(Data in this exercise):
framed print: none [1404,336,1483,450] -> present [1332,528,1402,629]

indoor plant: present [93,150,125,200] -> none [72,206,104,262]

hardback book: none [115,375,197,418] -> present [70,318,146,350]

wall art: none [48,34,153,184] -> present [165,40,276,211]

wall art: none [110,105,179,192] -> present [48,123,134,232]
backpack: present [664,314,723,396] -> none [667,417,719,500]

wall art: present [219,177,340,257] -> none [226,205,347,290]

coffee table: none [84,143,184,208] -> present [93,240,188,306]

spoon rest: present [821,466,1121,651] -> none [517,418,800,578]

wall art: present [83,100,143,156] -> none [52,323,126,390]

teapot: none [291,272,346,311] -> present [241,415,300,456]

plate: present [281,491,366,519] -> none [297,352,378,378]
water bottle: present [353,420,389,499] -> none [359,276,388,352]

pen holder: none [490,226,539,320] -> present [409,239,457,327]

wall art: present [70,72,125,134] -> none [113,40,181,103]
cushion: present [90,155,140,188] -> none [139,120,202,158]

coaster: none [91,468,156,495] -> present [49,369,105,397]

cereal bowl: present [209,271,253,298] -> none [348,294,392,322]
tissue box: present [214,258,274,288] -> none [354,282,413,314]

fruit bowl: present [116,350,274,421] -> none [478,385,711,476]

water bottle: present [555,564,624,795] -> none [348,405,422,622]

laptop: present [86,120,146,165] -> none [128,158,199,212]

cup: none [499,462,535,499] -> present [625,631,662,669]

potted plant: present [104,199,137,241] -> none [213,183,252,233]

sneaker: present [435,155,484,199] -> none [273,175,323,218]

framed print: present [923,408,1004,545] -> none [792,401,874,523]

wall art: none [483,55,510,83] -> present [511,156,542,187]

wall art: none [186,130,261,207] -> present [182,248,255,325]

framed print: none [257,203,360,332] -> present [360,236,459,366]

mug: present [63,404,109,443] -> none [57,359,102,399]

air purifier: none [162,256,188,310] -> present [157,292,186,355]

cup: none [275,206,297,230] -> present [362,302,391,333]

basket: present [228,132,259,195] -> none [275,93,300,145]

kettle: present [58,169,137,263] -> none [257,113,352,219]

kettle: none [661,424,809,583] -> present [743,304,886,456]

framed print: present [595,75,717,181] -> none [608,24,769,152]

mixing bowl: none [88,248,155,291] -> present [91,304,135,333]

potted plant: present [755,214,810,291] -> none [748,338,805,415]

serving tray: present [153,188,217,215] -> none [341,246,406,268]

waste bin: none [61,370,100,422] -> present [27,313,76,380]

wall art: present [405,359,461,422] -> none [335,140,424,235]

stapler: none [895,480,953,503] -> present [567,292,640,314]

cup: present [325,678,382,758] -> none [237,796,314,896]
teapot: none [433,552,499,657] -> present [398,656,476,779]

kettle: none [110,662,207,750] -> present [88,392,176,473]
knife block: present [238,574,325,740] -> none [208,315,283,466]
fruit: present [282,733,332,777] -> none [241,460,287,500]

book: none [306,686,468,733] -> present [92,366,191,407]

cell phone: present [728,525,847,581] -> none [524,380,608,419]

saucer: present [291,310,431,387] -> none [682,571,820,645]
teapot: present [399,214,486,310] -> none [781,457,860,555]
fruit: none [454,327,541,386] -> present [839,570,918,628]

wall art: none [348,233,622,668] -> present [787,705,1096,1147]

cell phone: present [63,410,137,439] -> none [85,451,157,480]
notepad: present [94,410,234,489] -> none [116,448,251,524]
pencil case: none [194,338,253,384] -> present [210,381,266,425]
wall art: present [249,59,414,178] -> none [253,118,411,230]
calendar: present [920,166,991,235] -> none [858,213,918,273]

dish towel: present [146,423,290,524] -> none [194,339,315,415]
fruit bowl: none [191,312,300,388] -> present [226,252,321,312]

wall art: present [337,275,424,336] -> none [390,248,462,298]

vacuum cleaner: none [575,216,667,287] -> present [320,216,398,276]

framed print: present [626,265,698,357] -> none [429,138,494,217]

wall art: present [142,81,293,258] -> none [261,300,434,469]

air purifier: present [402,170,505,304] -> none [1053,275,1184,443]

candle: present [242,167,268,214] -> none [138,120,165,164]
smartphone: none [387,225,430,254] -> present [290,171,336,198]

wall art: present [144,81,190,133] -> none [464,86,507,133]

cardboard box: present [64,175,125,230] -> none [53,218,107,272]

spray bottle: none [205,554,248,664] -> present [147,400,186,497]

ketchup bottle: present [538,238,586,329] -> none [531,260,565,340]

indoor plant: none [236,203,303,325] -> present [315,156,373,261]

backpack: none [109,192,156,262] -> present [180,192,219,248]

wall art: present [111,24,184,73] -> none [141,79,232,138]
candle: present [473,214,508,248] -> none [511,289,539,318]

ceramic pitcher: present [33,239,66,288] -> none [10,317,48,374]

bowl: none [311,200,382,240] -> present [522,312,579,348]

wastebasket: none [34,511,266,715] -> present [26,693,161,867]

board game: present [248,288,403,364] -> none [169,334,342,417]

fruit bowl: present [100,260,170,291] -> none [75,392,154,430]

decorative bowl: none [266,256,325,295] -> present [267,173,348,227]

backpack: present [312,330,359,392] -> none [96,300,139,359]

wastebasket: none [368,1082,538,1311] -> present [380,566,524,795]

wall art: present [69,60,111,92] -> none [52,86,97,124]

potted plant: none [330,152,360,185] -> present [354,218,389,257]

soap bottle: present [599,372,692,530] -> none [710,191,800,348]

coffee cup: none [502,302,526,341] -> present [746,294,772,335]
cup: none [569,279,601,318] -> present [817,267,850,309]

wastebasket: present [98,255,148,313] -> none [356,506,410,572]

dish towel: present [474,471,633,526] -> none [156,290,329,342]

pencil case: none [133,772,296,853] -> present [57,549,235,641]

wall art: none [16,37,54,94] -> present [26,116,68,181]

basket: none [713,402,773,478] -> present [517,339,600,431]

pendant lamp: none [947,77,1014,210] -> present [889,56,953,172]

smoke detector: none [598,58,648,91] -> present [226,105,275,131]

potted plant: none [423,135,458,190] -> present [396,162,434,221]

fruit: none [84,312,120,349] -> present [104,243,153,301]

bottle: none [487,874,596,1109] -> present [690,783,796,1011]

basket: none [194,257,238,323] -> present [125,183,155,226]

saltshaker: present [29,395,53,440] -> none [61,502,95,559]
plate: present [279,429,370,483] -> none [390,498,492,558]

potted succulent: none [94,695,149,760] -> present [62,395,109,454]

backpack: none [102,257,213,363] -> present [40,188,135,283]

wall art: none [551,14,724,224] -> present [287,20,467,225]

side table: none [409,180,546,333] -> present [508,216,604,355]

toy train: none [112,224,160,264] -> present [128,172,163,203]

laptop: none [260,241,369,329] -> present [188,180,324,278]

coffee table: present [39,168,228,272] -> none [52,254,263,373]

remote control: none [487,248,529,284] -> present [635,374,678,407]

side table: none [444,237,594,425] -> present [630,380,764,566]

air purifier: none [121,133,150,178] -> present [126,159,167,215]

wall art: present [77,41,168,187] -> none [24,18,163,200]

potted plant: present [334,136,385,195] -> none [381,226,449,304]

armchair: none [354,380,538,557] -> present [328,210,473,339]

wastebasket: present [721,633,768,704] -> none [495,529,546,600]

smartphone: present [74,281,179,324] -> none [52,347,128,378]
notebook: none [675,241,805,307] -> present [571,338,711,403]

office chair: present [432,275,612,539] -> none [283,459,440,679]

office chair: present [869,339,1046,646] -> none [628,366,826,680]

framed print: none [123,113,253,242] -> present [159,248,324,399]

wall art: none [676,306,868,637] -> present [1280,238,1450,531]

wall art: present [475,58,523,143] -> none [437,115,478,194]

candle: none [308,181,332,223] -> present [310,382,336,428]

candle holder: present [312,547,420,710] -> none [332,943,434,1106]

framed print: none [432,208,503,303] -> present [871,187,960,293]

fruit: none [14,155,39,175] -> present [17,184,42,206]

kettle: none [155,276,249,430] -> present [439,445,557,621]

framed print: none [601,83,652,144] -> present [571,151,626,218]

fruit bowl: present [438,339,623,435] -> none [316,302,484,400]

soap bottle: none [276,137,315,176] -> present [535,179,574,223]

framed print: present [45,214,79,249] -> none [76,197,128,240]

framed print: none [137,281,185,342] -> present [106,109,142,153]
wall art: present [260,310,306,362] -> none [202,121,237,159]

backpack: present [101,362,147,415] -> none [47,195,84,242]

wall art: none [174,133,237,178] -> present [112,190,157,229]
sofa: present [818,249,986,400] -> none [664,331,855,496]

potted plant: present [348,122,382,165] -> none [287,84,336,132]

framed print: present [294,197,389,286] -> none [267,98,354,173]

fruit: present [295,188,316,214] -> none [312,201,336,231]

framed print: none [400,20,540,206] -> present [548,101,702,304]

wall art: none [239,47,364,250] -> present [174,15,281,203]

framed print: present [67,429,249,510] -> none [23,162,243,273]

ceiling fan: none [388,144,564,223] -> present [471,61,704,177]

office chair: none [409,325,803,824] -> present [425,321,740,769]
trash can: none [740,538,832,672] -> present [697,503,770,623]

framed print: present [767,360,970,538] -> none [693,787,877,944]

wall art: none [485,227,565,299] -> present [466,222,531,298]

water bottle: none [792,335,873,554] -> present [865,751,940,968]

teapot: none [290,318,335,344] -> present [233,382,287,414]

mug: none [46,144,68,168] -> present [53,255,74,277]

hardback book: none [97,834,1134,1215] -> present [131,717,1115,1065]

(Problem details): Please reproduce the lines from the line with "framed print: present [67,429,249,510]" to the line with "framed print: present [767,360,970,538]", both ends included, exactly as they appear above.

(Expected output):
framed print: present [67,429,249,510] -> none [23,162,243,273]

ceiling fan: none [388,144,564,223] -> present [471,61,704,177]

office chair: none [409,325,803,824] -> present [425,321,740,769]
trash can: none [740,538,832,672] -> present [697,503,770,623]

framed print: present [767,360,970,538] -> none [693,787,877,944]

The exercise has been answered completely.